- Born: June 21, 1946 (age 78) Chiojdu
- Citizenship: Romania
- Occupation(s): Journalist and professor

Academic background
- Alma mater: University of Bucharest
- Thesis: (1981)

Academic work
- Discipline: Communication
- Institutions: National School of Political and Administrative Studies
- Notable students: Alina Bârgăoanu

= Paul Dobrescu =

Romanian academic (born 1946)

Paul Dobrescu is professor and founder of the Faculty of Communication and Public Relations of the National School of Political and Administrative Studies in Bucharest. He was also rector of this university from 2008 to 2012.
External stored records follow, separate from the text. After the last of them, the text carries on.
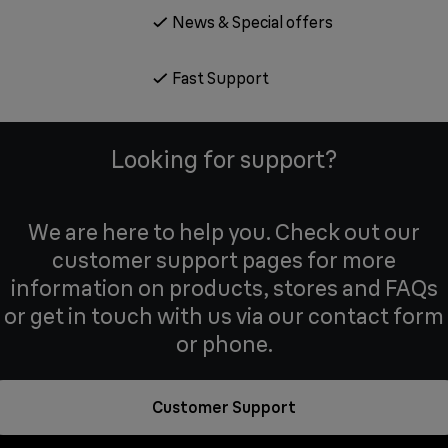
News & Special offers
Fast Support
Looking for support?
We are here to help you. Check out our
customer support pages for more
information on products, stores and FAQs
or get in touch with us via our contact form
or phone.
Customer Support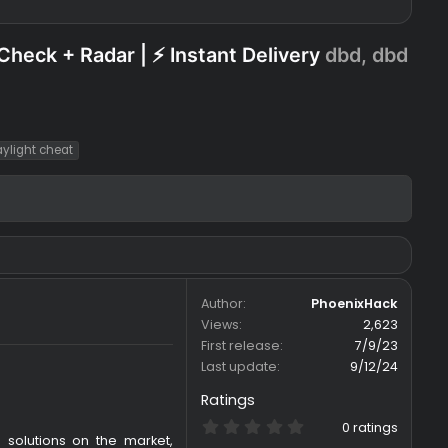
SP + SkillCheck + Radar | ⚡ Instant Delive
ht
dead by daylight cheat
Author
Views
First release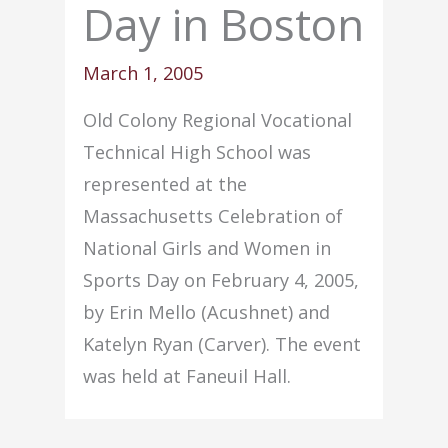
Day in Boston
March 1, 2005
Old Colony Regional Vocational
Technical High School was
represented at the
Massachusetts Celebration of
National Girls and Women in
Sports Day on February 4, 2005,
by Erin Mello (Acushnet) and
Katelyn Ryan (Carver). The event
was held at Faneuil Hall.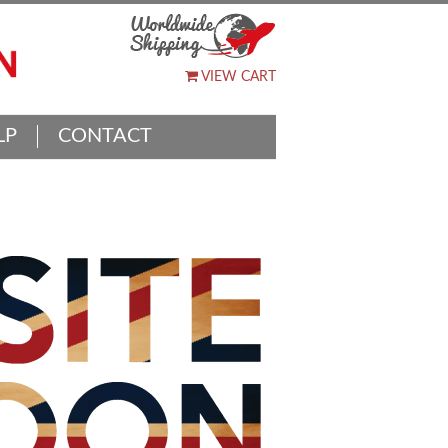
VIEW CART
LP
CONTACT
==Academic career and achievements==
Dobrescu graduated in philosophy from the University of Bucharest in 1970, and obtained his doctorate from the same university in 1981. Before the Romanian Revolution of 1989, Dobrescu was assistant editor-in-chief of Era Socialista, theoretical and socio-political journal of the Central Committee of the Romanian Communist Party and taught at the Ștefan Gheorghiu Academy. In 1990 he founded the Faculty of Communication and Public Relations of the National School of Political and Administrative Studies, and was its dean until 2004. In 1997 he became full professor and in 2008 he became habilitated to supervise doctoral research. He was also rector of this university from 2008 to 2012. In 2009 he founded a publishing house called Comunicare.ro. Throughout his academic career, he also published numerous books and articles. He was also visiting professor at Ilmenau University of Technology in Germany. He was a member of the Romanian National Council for Ethics that on 18 July 2012 acquitted Romanian premier Victor Ponta of accusations of plagiarism in his doctoral thesis, and became the chairman of this council a few days after. He is currently director of the Research Centre in Communication of his faculty. He was also from 2016 to 2019 research coordinator of a 3.5-million-euro project entitled 'State of the Nation. Designing an innovative instrument for evidence-based policy making' coordinated by the General Secretariat of the Government (SGG) of Romania and co-funded by the European Social Fund of the European Union through the Operational Programme for Administrative Capacity.

==Selected works==
- The Century of the Emerging World: Development with a Vengeance. Cambridge Scholars Publishing, 2017.
- The Post-Crisis Crises: A World with No Compass and No Hegemon. Cambridge Scholars Publishing, 2018.
- Development in Turbulent Times: The Many Faces of Inequality Within Europe. Springer, 2019.